10月2日の「女王国 2」で日本の女王国を建てた人々の移動のルートを書きました。
今日は、夫餘・高句麗・百済・新羅の人々について書いてみたいと思います。
A.夫餘・
范曄(はんよう)撰・『後漢書』 (『後漢書』には、南朝宋の范曄(398-445)の撰定したものと、『翰苑』が伝える魏の牧魏(生年不明)撰のものがあり、前者を范曄・『後漢書』と書きます)は、夫餘について次のように記します。
「夫餘国は玄菟の北千里に在り、 南は高句麗、 東は挹婁(ゆうろう)、西は鮮卑に接し、北に弱水(松花江)あり、地方二千里、本(もと)濊(わい)の地なり」。
また、夫餘の始祖・東明王には次のような出生伝説があります。(范曄・『後漢書』)
「初め、北夷の索離国の王が出行し、後に王の侍兒が懐妊した。王は還りて之を殺そうとしたところ、侍兒が言うには、『最初、天上に大きな雞子(鶏の卵)の如き有気が現れ、私に降りて来ました。それで、私は懐妊しました』。
王は侍兒を囚(とら)え、後に男子が生まれた。王はこの子を豕牢へ置くよう命じたところ、豕が気嘘(呼気=生気)を与え、死ななかった。また、馬蘭(厩舎)に徒(うつ)すと、馬が気嘘(呼気=生気)を与え、死ななかった。王は以って神と為し、母に養育させた。名を東明と云う。
東明は長じて弓を善くし、王はその猛を忌み、殺そうとした。東明は南へ奔走し掩嗁水(えんていすい)に至って、水を弓で撃った。魚と鼈(すっぽん)が皆水上に聚まった。東明は之に乗って渡ることができ、夫餘に至って王となった」。
B.高句麗
『翰苑』は魏の牧魏の『後漢書』曰くとして、「高句麗は夫餘より出づ」と書きます。
そして、始祖・朱蒙は夫餘で河伯の母から卵生し、烏引(ういん)・烏違(うい・読み下し文は「いい」と読んでいます)と共に東南に下り、高句麗を建てます。(『翰苑』)
高句麗は夫餘とは違った始祖伝説を持つということは、夫餘とは異なるという主張とアイデンティティを持っていたようです。
C.百済
『梁書』に云います。
「その国は本、句麗と遼東の東に在り、晋の世、句麗が遼東を侵略し、百済も遼西に拠った。晋平二郡の地である。そして自ら百済郡を置いた」。

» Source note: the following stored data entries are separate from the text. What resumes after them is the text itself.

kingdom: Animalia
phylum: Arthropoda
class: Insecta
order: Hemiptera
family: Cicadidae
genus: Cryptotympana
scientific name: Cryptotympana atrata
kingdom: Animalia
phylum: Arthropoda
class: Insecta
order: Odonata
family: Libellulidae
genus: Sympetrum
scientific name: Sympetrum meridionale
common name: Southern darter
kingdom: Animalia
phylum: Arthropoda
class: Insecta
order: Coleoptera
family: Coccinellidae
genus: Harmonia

「晋の太元年間(西暦376-396年)の王須、義熙年間(西暦405-418年)の王餘映、宋の元嘉年間(西暦424-453年)の王餘毗(ひ)が、それぞれ生口を献じた」。
「斉の永明年間(西暦483-493年)に、太都督百済諸軍事鎮東大将軍百済王に除し、(梁)の天監元年(西暦502年)に太号征東将軍に進む」。
「(しかし)、高句麗が百済を破る所と為り、衰弱は累年に及び、南韓に遷居す」。
「倭に近く頗る文身の者が多い。今の言葉や服章は概ね高句麗と同じである」。
「言は夏や秦を参考にでき、韓の遺俗という」。
『周書』は、百済の王姓は扶余であることを伝えています。
D.その後
夫餘は国力が衰え滅亡し、百済は西暦660年に、高句麗は668年に、新羅・唐連合軍に撃破され国を閉じます。
朝鮮半島からは日本へ多くの人々が渡来しました。
神武朝成立以来、『記・紀』が述べている主要な一族だけでも、新羅の天日鉾、百済の弓月の君と百二十県の人々(秦一族)、漢の阿知使主(あちのおみ)とその十七県の党類(ともがら)があります。
E.新羅
日本で女王国を建てた人々と、古来の新羅人(びと)とは同族であると言えます。
これについては、別の機会に書きます。